Thread Theory

Now this is a post I’ve been wanting to write for a while…

Conversational threads on the Internet should be independent of the medium they’re displayed in. That is, mailing lists, newsgroups, and web forums are all the same thing. They’re just different interfaces to the same data structure, and that data structure is the thread: a series of messages with directional reply relationships to one another.

The thread is the fundamental unit of conversation on the Internet, and the message relationships in a thread are independent of the interface used to access it.

One reason I’m ranting about this is that people sometimes set up “web forums” that behave like mailing lists except that you can’t read them with your regular email client. This is a tragedy, because for some of us our relationship with our email client is like that of a chef with his knives.
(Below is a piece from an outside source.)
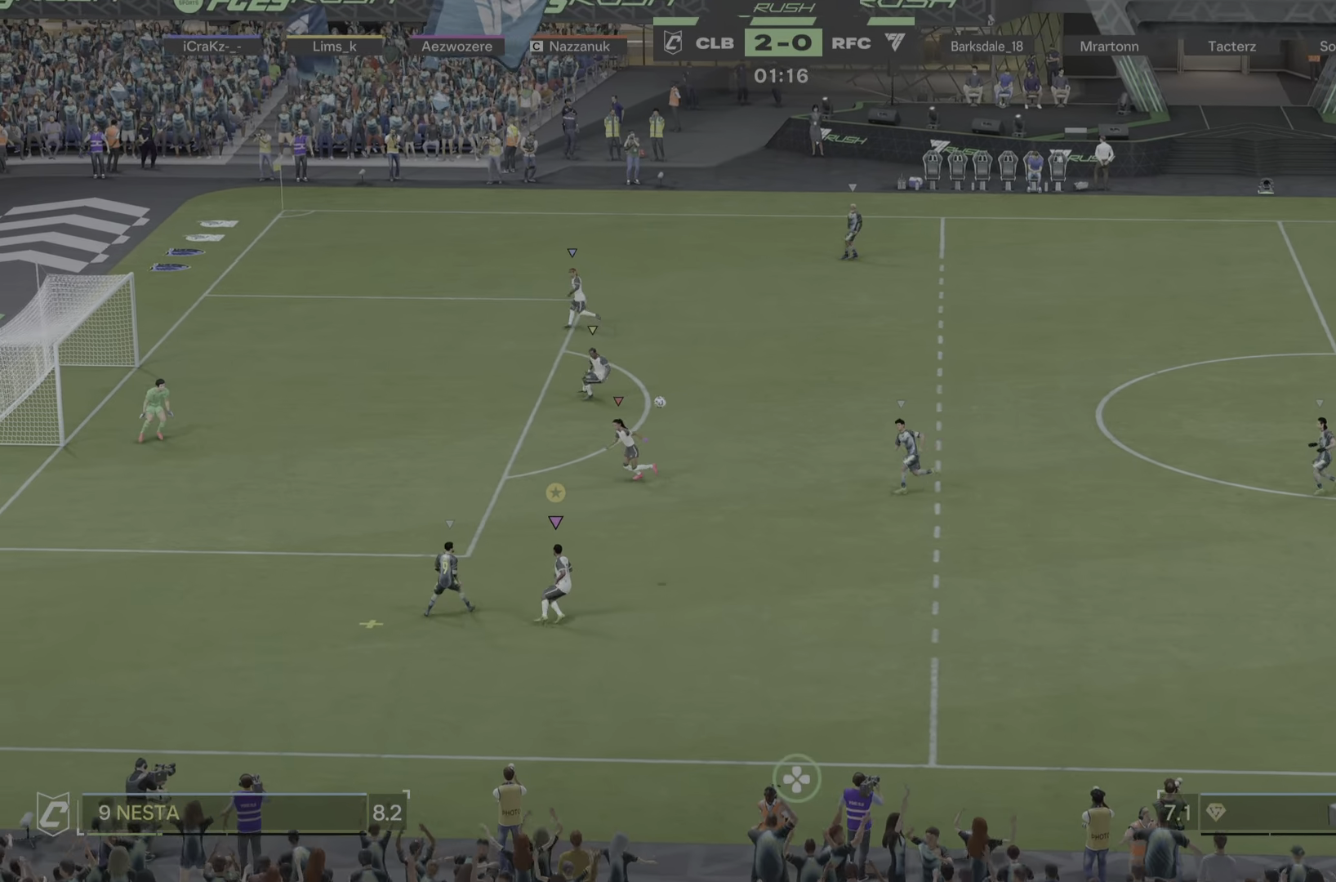
{"buttons": [], "left_stick": "up", "right_stick": "center", "events": []}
You know how chefs usually travel with their own knives, rather than use someone else’s? I like to travel the Internet with my own knives: when I’m reading threaded information, I want to do it with my threadreader, that is to say, my mailreader. I’ve spent a lot of effort making it behave in precisely the way that works best for me, and there’s no reason those behaviors shouldn’t apply to all the threaded information I encounter on the Internet. I think I’m not alone in this.

Some might object that it’s equally tragic that people set up mailing lists instead of web forums. But it’s not, really. Mailing lists at least have a mature and well-understood programmatic interface — email — that allows sites like Gmane to provide the data via different interfaces. Gmane, by the way, seems to have independently arrived at the same conclusion about threads being independent from the interfaces used to access them.

The web forums example is just the tip of the iceberg. If the lesson that threads are the fundamental units had really embedded itself deeply into the programming world, we’d have mailing list software that would allow you to subscribe to just one thread at a time (or, if the list server software wouldn’t do it, most client software would do it by filtering). Blog comment threads would be accessible via a standard thread interface that would allow them to be presented as mail, news, web forums, blog comments, or chopped lettuce. It’s all the same thing: a message and a bunch of followups, some of which have sub-followups, and so on (see Directed Acyclic Graph).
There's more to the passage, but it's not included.